Laboratory of Molecular Biology, NIDDK, NIH, 9000 Rockville Pike, Building 5, Room B103, Bethesda, Maryland 20892, USA.
Nature (Impact Factor: 41.46). 06/2010; 465(7301):1044-8. DOI: 10.1038/nature09196
Source: PubMed


The variant form of the human syndrome xeroderma pigmentosum (XPV) is caused by a deficiency in DNA polymerase eta (Poleta), a DNA polymerase that enables replication through ultraviolet-induced pyrimidine dimers. Here we report high-resolution crystal structures of human Poleta at four consecutive steps during DNA synthesis through cis-syn cyclobutane thymine dimers. Poleta acts like a 'molecular splint' to stabilize damaged DNA in a normal B-form conformation. An enlarged active site accommodates the thymine dimer with excellent stereochemistry for two-metal ion catalysis.
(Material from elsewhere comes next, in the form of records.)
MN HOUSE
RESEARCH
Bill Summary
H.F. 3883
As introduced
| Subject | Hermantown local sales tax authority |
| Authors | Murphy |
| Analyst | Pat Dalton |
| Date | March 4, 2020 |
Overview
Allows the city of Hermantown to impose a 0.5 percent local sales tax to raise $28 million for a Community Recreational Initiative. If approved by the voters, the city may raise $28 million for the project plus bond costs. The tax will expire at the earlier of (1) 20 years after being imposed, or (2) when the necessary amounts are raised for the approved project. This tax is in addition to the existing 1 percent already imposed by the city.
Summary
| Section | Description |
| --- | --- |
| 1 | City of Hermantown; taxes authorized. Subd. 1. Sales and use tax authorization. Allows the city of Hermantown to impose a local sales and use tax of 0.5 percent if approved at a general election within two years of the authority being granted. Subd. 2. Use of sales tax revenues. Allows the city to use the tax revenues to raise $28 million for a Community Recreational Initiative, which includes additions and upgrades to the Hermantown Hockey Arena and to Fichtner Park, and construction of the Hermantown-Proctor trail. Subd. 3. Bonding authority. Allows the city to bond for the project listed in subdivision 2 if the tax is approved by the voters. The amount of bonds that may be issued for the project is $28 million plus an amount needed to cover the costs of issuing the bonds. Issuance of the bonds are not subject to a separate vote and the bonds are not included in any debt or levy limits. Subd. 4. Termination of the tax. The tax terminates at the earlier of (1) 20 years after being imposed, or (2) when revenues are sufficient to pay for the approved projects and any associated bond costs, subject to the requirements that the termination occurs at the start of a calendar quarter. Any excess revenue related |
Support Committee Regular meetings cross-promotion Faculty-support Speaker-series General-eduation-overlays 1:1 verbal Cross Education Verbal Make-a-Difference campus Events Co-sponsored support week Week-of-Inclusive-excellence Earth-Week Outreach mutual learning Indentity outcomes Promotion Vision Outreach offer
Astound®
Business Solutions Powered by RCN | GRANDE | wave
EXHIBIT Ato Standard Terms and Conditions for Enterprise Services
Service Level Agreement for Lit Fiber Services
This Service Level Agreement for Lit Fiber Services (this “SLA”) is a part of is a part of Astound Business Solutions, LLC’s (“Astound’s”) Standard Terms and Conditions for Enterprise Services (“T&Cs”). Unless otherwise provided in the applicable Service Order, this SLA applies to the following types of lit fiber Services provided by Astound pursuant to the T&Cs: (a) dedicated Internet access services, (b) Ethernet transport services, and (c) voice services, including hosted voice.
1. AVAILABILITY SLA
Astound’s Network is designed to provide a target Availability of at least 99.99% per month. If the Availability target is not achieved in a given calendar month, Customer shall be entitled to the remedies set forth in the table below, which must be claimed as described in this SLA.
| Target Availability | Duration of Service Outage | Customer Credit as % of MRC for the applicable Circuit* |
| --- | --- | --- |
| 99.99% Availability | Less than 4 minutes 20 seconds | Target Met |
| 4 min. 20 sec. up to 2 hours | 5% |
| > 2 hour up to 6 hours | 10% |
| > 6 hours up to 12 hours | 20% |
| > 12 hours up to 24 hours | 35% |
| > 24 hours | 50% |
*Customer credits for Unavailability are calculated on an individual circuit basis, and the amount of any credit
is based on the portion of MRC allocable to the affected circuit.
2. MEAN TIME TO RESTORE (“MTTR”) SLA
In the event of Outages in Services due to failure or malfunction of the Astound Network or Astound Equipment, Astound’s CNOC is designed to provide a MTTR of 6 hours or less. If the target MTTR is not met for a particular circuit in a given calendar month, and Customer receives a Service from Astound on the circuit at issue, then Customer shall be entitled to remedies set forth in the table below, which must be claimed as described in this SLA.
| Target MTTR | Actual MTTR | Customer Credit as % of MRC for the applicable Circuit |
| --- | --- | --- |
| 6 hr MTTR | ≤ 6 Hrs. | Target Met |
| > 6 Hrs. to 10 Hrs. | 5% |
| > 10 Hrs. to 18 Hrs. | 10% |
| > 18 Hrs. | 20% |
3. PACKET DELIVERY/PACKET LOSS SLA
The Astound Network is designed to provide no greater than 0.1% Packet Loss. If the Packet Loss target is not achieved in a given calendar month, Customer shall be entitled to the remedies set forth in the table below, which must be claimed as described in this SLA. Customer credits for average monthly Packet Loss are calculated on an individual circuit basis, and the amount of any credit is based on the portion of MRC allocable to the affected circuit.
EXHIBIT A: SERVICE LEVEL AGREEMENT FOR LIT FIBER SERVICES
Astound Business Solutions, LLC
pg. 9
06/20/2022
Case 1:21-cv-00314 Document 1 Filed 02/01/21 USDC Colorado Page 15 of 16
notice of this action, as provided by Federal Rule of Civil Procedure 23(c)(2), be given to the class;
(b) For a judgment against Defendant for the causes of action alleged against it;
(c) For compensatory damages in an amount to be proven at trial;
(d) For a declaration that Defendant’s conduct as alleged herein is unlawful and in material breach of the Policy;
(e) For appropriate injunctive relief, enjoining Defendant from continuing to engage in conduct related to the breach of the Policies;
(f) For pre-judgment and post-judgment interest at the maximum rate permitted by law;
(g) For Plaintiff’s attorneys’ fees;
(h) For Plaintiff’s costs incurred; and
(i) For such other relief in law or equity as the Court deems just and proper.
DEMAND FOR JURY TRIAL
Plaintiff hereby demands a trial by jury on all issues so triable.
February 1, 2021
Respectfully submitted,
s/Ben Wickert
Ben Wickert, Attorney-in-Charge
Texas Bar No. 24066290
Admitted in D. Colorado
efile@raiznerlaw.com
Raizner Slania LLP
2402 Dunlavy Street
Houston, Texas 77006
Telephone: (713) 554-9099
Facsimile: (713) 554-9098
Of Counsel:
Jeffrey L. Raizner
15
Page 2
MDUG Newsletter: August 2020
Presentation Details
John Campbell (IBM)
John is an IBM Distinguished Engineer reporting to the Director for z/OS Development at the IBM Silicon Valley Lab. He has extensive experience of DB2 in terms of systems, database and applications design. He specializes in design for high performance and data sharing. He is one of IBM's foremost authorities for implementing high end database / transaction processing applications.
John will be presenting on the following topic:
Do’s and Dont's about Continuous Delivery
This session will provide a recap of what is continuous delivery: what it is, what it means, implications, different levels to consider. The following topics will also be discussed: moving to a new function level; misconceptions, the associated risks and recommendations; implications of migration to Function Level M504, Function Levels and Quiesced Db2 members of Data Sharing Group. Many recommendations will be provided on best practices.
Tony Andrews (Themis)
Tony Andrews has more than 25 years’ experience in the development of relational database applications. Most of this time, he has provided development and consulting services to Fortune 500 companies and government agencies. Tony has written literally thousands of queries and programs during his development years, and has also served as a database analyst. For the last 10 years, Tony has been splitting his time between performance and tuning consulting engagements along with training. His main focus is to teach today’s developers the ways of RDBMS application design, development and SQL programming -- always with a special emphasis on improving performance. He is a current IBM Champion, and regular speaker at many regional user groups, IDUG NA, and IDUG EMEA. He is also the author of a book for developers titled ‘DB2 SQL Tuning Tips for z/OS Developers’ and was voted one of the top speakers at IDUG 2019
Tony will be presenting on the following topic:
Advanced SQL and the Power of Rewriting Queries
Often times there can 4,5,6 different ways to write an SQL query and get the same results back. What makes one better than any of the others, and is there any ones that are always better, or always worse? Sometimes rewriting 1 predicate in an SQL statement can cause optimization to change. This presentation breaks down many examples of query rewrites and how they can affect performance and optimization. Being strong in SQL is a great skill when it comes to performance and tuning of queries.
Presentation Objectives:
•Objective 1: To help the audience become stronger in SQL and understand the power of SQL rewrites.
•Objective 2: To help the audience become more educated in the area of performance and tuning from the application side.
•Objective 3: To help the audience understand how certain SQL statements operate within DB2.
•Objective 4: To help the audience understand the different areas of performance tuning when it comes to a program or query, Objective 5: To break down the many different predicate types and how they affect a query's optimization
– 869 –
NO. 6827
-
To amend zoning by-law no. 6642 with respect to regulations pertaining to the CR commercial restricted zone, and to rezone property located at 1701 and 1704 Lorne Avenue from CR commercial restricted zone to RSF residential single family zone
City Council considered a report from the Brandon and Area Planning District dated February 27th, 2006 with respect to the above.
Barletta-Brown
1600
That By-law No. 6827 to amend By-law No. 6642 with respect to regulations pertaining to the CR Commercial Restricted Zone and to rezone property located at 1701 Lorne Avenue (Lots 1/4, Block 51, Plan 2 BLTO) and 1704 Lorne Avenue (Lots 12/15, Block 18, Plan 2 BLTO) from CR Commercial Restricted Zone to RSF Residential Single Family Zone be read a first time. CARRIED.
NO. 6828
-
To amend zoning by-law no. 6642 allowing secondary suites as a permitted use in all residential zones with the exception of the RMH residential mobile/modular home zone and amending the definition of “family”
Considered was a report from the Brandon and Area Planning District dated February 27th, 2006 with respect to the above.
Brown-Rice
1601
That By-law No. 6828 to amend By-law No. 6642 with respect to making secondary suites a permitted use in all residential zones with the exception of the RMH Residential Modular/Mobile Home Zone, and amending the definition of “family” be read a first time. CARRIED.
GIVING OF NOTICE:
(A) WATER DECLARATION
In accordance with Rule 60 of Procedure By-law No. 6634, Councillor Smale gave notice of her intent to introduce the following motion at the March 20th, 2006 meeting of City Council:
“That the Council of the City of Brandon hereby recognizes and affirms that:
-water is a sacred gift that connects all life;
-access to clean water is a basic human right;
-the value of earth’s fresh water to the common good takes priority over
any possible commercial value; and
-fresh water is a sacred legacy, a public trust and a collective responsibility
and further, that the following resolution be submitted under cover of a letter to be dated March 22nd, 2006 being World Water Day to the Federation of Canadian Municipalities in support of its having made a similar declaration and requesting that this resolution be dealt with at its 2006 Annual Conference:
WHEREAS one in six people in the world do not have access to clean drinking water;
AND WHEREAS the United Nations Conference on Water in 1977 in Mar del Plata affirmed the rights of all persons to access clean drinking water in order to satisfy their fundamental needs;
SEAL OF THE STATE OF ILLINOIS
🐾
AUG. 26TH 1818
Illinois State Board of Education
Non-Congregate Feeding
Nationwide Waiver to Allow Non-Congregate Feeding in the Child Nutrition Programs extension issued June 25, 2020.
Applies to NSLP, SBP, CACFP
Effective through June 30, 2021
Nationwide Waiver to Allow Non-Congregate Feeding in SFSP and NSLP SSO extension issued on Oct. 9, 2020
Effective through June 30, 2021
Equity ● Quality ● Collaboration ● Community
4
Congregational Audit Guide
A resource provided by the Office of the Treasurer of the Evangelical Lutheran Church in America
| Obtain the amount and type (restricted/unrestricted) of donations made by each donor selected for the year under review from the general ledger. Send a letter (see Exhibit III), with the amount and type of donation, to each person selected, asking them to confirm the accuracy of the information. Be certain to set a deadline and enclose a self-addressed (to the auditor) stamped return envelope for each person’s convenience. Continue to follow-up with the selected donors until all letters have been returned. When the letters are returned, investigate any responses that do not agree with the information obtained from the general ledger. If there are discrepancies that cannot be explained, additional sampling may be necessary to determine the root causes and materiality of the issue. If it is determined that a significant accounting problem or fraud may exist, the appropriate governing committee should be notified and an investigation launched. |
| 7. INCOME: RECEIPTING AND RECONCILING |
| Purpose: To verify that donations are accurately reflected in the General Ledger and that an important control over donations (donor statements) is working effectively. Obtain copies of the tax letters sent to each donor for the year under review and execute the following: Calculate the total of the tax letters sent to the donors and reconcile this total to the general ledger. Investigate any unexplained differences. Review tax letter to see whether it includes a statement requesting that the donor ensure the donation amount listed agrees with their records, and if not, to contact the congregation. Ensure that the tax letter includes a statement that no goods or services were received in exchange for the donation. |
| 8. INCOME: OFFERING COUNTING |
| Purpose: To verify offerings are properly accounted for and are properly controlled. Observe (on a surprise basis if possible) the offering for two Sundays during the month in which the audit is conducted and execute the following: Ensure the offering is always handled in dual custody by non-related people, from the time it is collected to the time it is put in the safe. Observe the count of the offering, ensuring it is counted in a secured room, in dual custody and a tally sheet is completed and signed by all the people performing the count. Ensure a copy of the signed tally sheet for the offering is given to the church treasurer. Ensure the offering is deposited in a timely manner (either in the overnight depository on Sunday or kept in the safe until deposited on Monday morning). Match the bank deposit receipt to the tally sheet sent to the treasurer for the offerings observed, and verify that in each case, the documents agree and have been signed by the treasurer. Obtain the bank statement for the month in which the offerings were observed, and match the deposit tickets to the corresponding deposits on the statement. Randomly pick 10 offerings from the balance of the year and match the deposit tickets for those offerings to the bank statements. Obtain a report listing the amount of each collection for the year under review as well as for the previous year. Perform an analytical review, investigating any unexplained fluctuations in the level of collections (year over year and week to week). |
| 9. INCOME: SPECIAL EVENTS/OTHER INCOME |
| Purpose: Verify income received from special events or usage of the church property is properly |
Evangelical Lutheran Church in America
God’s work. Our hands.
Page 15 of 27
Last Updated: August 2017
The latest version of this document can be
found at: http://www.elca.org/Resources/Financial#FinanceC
Two residues conserved among Poleta orthologues form specific hydrogen bonds with the lesion and the incoming nucleotide to assist translesion synthesis. On the basis of the structures, eight Poleta missense mutations causing XPV can be rationalized as undermining the molecular splint or perturbing the active-site alignment. The structures also provide an insight into the role of Poleta in replicating through D loop and DNA fragile sites.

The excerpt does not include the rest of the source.